In this prospective study including nine patients with metastatic castration-resistant prostate cancer (mCRPC) initiating a new drug modulating the androgen receptor signaling (ARSi), we evaluated changes in serum PSA levels and PSMA expression during the initial 3-months after exposure to the new treatment. The goal of our study was to assess whether there is a significant modulation of PSMA expression in response to the androgen receptor pathway inhibition.

At 1-week after ARSi initiation, the whole-body PSMA SUVmean and whole-body tumor volume were stable (changes ≤ 10%) in 6/9 and 5/9 patients, respectively. In our cohort, the average % change of SUVmean, SUVmax, and tumor volume was 3%, 10% and 5%, respectively. This suggests that no significant modulation of PSMA expression induced by ARSi occurs at 1-week in mCRPC.

It was suggested by clinical studies and case reports that a heterogeneous increase in PSMA ligand uptake on PET can be observed in PCa lesions early after initiation of androgen receptor modulating treatments [9, 11, 12]. However, this “PSMA flare” phenomenon has significant inter- and intra-patient variability and was almost exclusively described in castration-sensitive prostate cancer. The mechanism behind this phenomenon is not well understood. A prospective study by Emmet et al. [8] showed that 6 CRPC patients initiating ARSi had a median increase in WB-SUVmax of 45% (IQR: 12.7–66) 9 days after treatment initiation, and a subsequent plateau at later time-points.
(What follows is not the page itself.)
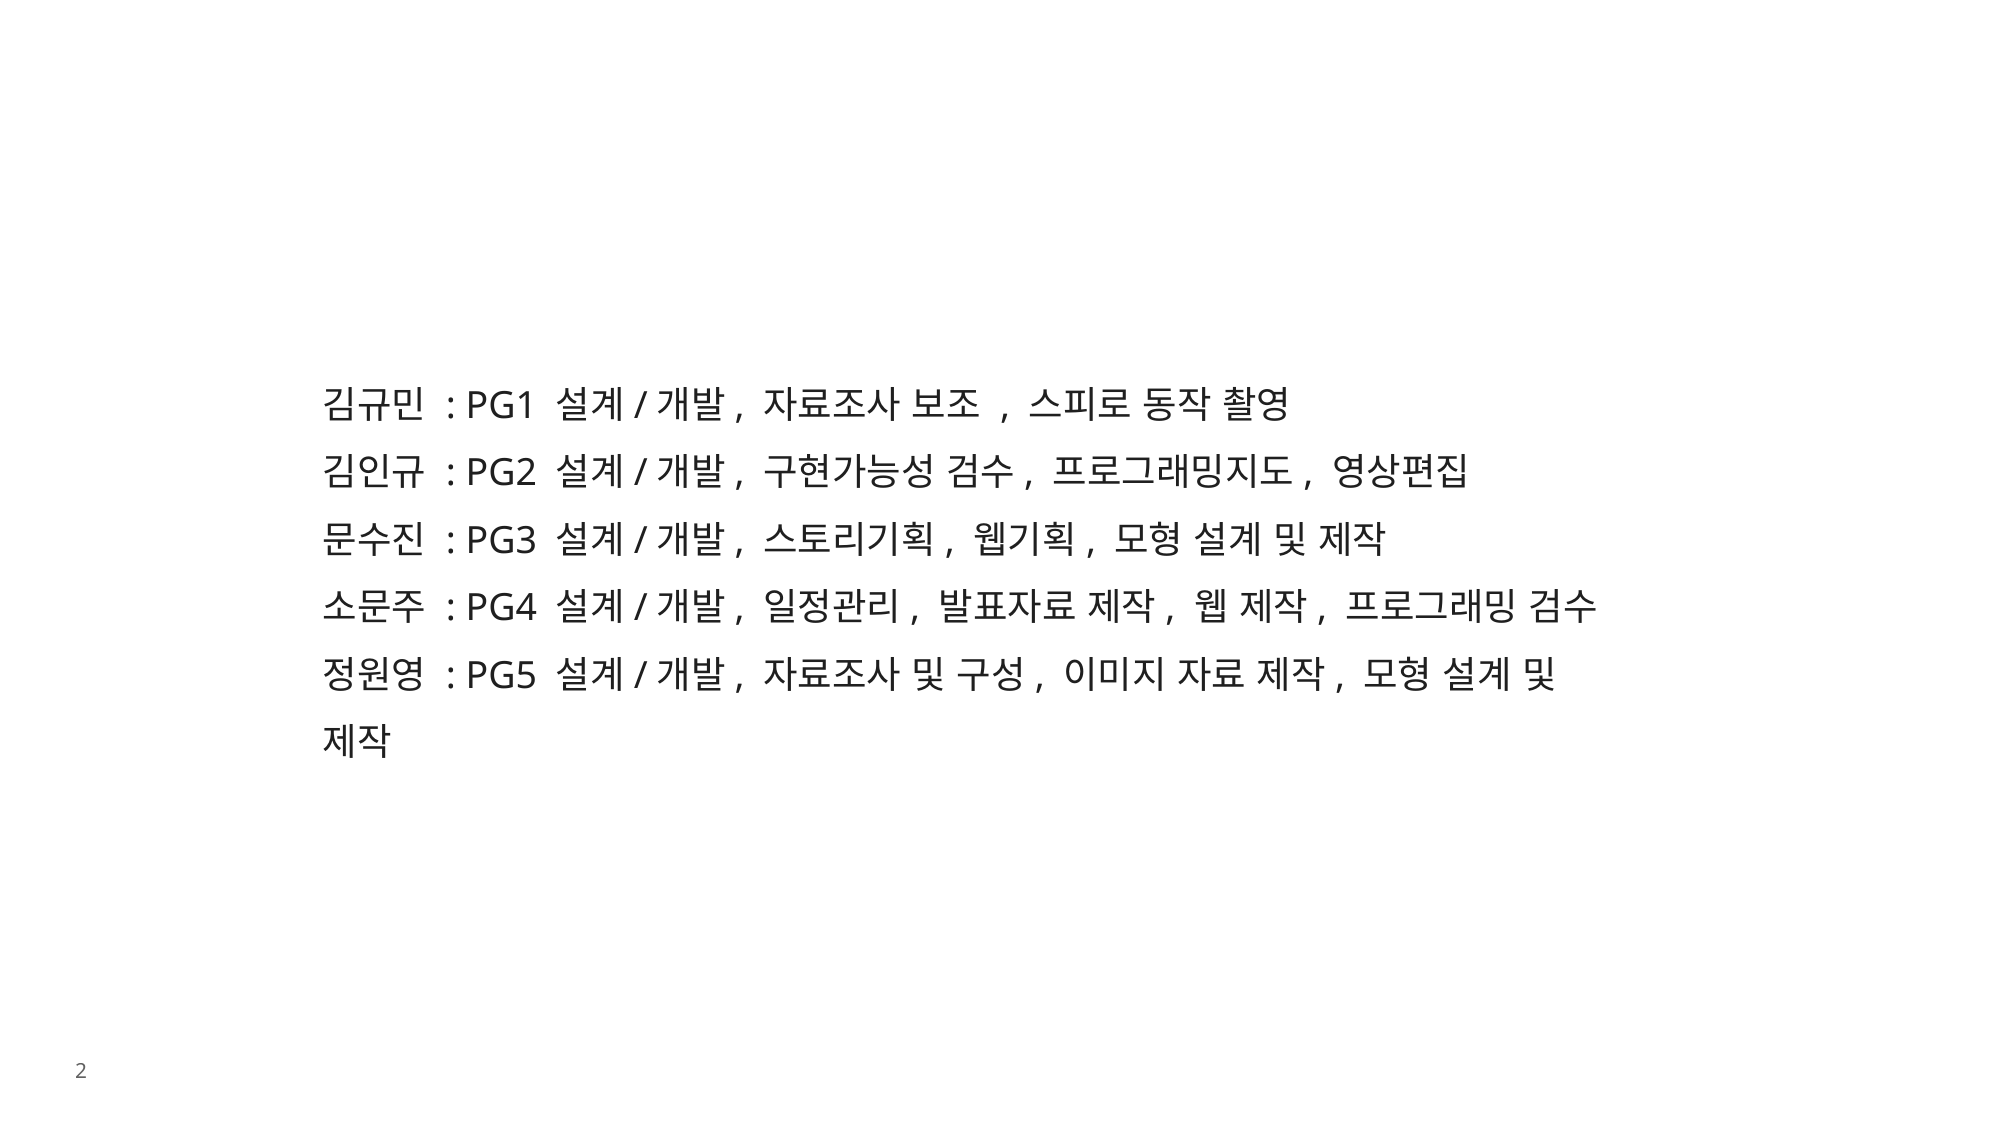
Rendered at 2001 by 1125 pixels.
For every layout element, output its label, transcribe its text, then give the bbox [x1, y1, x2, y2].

slide_number 2 [38, 1052, 123, 1091]
text_box 김규민 : PG1 설계/개발, 자료조사 보조 , 스피로 동작 촬영 김인규 : PG2 설계/개발, 구현가능성 검수, 프로그래밍지도, 영상편집 문수진 : PG3 설계/개발, 스토리기획, 웹기획, 모형 설계 및 제작 소문주 : PG4 설계/개발, 일정관리, 발표자료 제작, 웹 제작, 프로그래밍 검수 정원영 : PG5 설계/개발, 자료조사 및 구성, 이미지 자료 제작, 모형 설계 및 제작 [308, 350, 1647, 771]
The authors suggested that the increased PSMA expression may result in a synergistic effect of ARSi and PSMA-targeted radioligand treatments (PSMA RLT). However, in our cohort there was a more heterogeneous response: 1/9 patient had a 47% decrease, 1/9 patient had minimal decrease of 2% (considered stable), and 6/9 had a > 10% increase in SUVmax at 1-week, highlighting patient variability in response to androgen receptor modulation and the need for larger cohorts to demonstrate a significant trend.
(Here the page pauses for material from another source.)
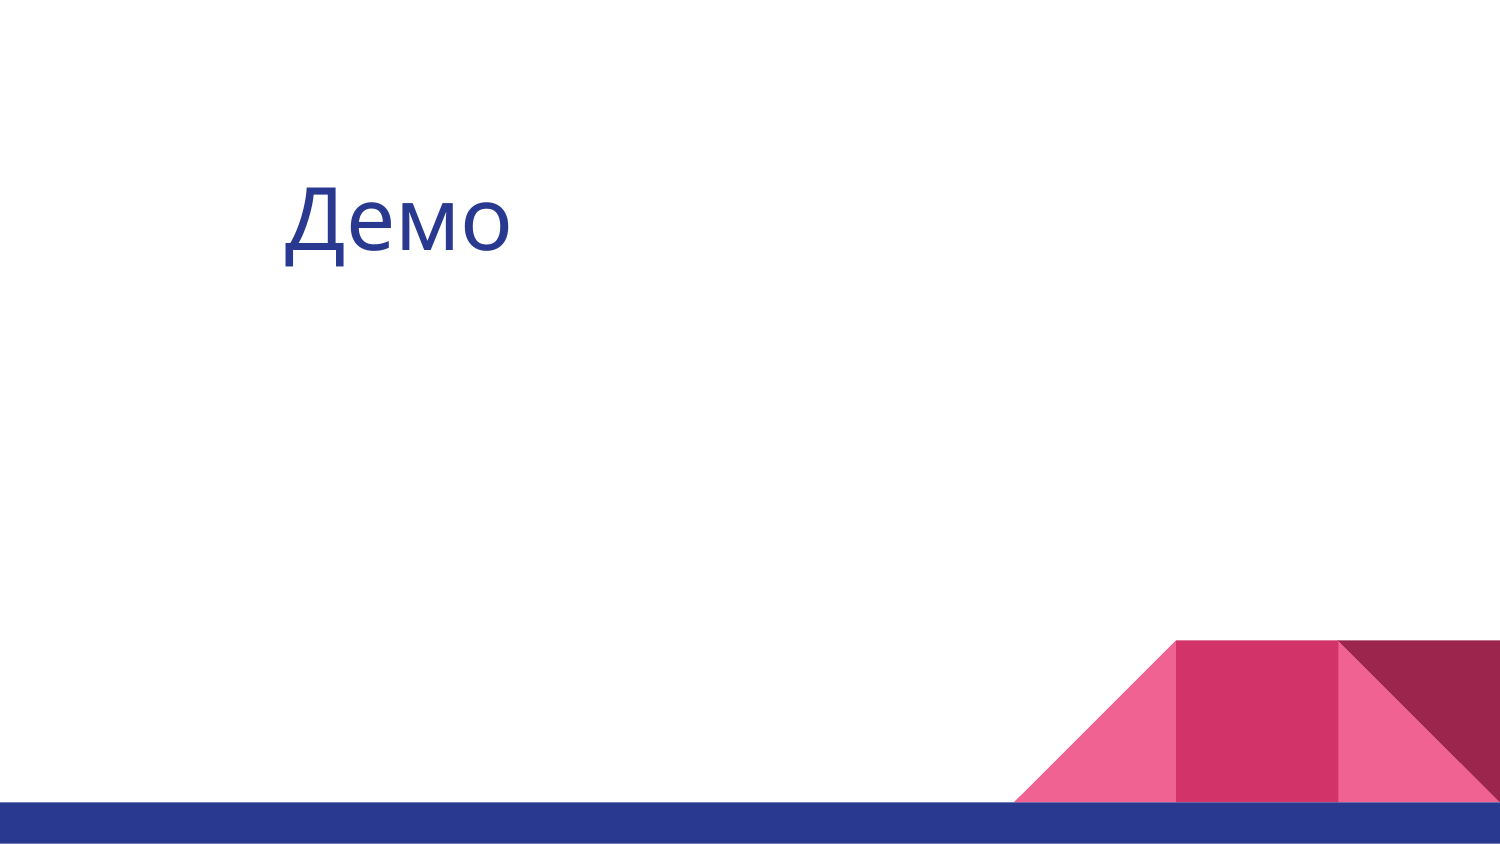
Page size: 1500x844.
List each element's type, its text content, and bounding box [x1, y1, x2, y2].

title Демо [270, 147, 1093, 457]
While other groups have investigated the effects of ARSi treatments on PSMA expression in patients with prostate cancer and different castration status [8, 9], the novelty of our study was the assessment of PSA kinetics and changes in whole-body PSMA PET quantitative measures in relation to clinical outcome at 1-year after the initiation of the AR modulating treatments. In 6/9 patients, PSA changes at 1-week were discordant with clinical outcome at 1-year, while PSMA PET was concordant. In the remaining 3/9 patients, PSMA PET and PSA kinetics were concordant with each other, and with clinical outcome. Our results show that early PSA monitoring after ARSi initiation is likely not a good prognosticator. While PSMA PET was more often concordant with 1-year outcome than serum PSA levels in our cohort, suggesting the use of serial PET imaging after initiation of ARSi as a prognostic marker appears unrealistic because of cost considerations.

Previous studies have prospectively assessed the effects of ARSi on PSMA expression in mCRPC patients at the whole-body-level [8] and at a lesion-level [9], in 7 and 4 CRPC patients, respectively. The main inherent limitation of doing such analysis is the rigid protocol requiring multiple visits at pre-specified and strict time-points, which interferes with patient compliance. The goal for our study was to prospectively enroll 30 consecutive mCRPC patients initiating a new ARSi treatment, but we were forced to close it early due to recruitment difficulties. Additionally, patients were not encouraged to participate in our study after FDA approval of 68Ga-PSMA-11 in December 2020, which allowed easier access to PSMA PET. Despite the recruitment difficulties, our cohort including 9 mCRPC patients was larger than the previously published studies with similar design.

Another intended endpoint of our study was the clinical and imaging assessment of these patients at later time-points, as well as at time of BCR. While all patients underwent PSMA PET at 1-week, 4/9 patients from the initial cohort, all of which had unfavorable outcome, did not undergo PSMA PET at 3-months, leaving the cohort at this time-point skewed toward patients with favorable outcome, and limiting our ability to interpret the 3-months data.

Lastly, we included patients undergoing types of ARSi which may have affected the androgen receptor function, and thus, PSMA expression, differently.

This study contributes to the small body of knowledge on the effects of ARSi on PSMA expression as measured by PSMA PET imaging. We showed that the early impact of these treatments on PSMA modulation is heterogeneous, and likely negligible. Therefore, the manipulations of PSMA levels prior to RLT may not be warranted early after ARSi.